原油オプション取引が急増=CME、タウンズリー氏が市場拡大の要因分析

 CMEグループのエネルギー研究・製品開発担当上級ディレクター、アマンダ・タウンズリー氏が原油オプション市場の急拡大に関する分析レポートを発表した。2025年第1四半期の取引量は前年同期比33%増を記録し、4月には日間で60万契約という新記録を樹立した。

 タウンズリー氏によると、かつては専門家の領域だった原油オプション市場が、近年急速に裾野を広げている。エネルギー大手企業、多戦略商品ファンドから個人投資家まで、多様な市場参加者が増加している背景だ。

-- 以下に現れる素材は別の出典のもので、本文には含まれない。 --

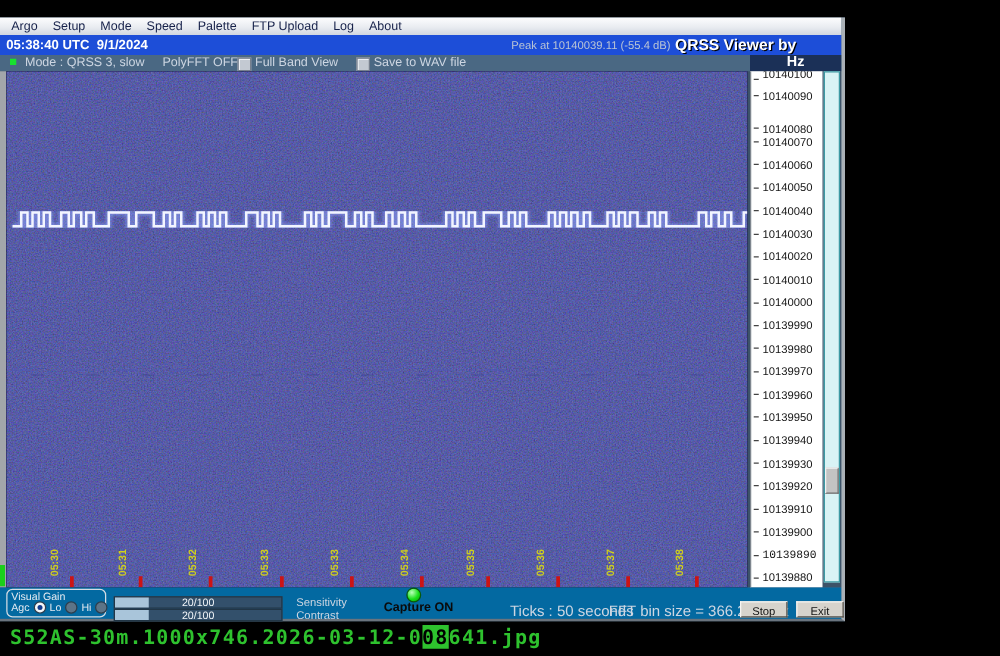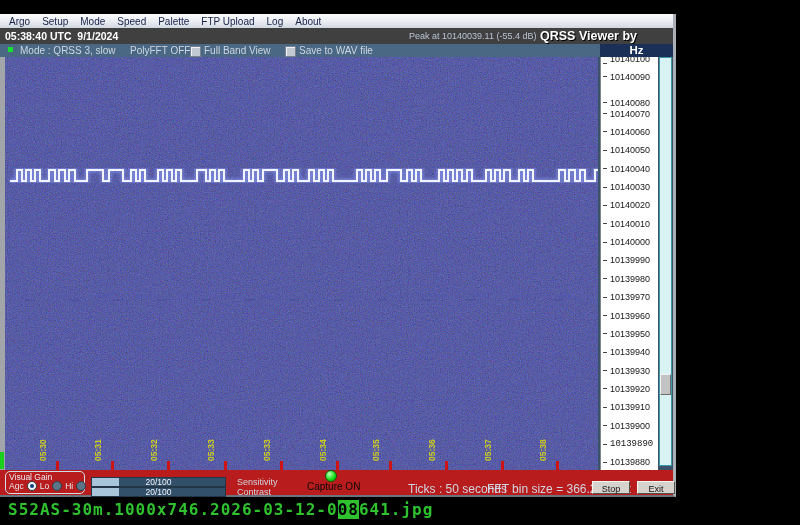"05:38:40 UTC 9/1/2024" .statusbar { background: #404040 -> #1d4ed8 }
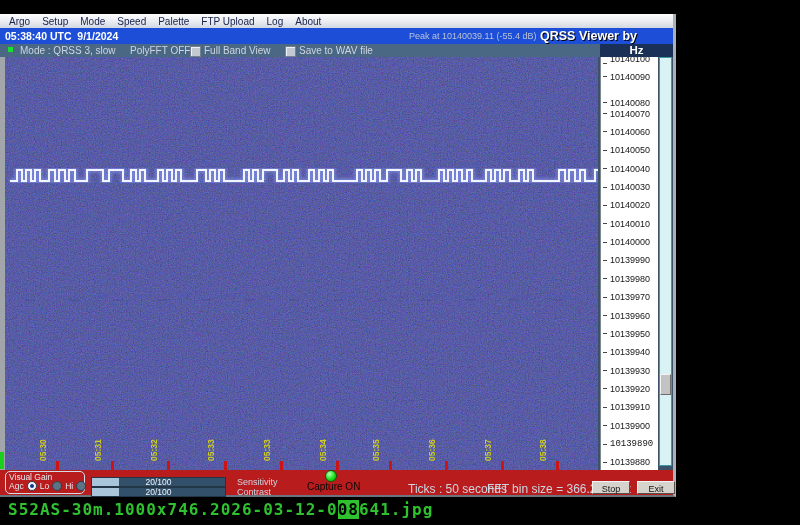"Visual Gain" .bottombar { background: #b91c1c -> #0369a1 }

 「分析ツールの民主化が市場を一変させた」とプロスパー・トレーディング・アカデミーのバウアー氏はレポート内で指摘する。QuikStrikeのようなプラットフォームにより、機関投資家専用だった高度なツールが広く普及。ボラティリティやスキュー分析が容易になった。

 電子取引への移行も拡大を後押ししている。タウンズリー氏の分析では、2024年にWTIオプションの88%がグロベックス電子プラットフォームで取引された。CMEダイレクトの気配値照会(RFQ)機能により、複雑なオプション戦略の電子取引が容易になっている。

 商品多様化も進む。数日で満期を迎える短期オプションは、特定日のリスク調整を可能にし、WTI週間オプションは2024年に取引が75%増加した。2022年導入のマイクロWTIオプションは標準契約の10分の1のサイズで、小口投資家の参入障壁を下げている。

 「WTI原油週間オプションは、トレーダーが週末リスク、市場変動イベントをヘッジする手段として、CME商品中で最も急成長している」とCMEエネルギー製品ディレクターのホワイト氏はレポート内で述べている。タウンズリー氏は原油市場の不確実性が高まる中、多様な商品提供と電子取引の利便性向上により、今後も市場拡大が続くと予測している。